TASK OBJECTIVE
Would you retype, word for word, the line with "wrist: (183, 215)" and every line after it through the end of the records below?

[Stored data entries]
>>>>
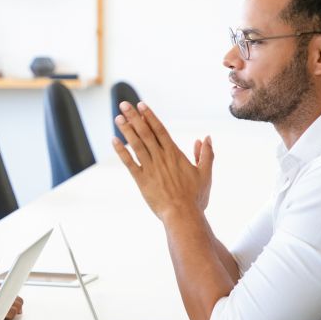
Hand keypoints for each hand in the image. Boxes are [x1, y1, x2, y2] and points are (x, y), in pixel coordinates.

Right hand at [0, 281, 22, 319]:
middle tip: (11, 314)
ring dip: (13, 314)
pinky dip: (8, 319)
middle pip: (17, 299)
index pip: (11, 292)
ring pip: (17, 307)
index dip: (12, 301)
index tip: (10, 306)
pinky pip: (10, 314)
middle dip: (16, 307)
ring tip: (6, 319)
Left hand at [112, 101, 213, 220]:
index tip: (141, 105)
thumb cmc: (195, 197)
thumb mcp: (205, 174)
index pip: (160, 130)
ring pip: (136, 144)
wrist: (183, 215)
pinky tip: (114, 140)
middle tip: (124, 104)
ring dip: (127, 130)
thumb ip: (206, 154)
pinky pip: (129, 162)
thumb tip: (206, 138)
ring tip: (118, 117)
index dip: (150, 117)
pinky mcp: (141, 180)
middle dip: (134, 117)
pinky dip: (121, 151)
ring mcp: (150, 168)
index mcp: (175, 154)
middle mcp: (161, 157)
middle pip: (146, 133)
<<<<
SOLUTION TO THIS TASK
wrist: (183, 215)
pinky tip: (114, 140)
middle tip: (124, 104)
ring dip: (127, 130)
thumb ip: (206, 154)
pinky pip: (129, 162)
thumb tip: (206, 138)
ring tip: (118, 117)
index dip: (150, 117)
pinky mcp: (141, 180)
middle dip: (134, 117)
pinky dip: (121, 151)
ring mcp: (150, 168)
index mcp: (175, 154)
middle mcp: (161, 157)
middle pip: (146, 133)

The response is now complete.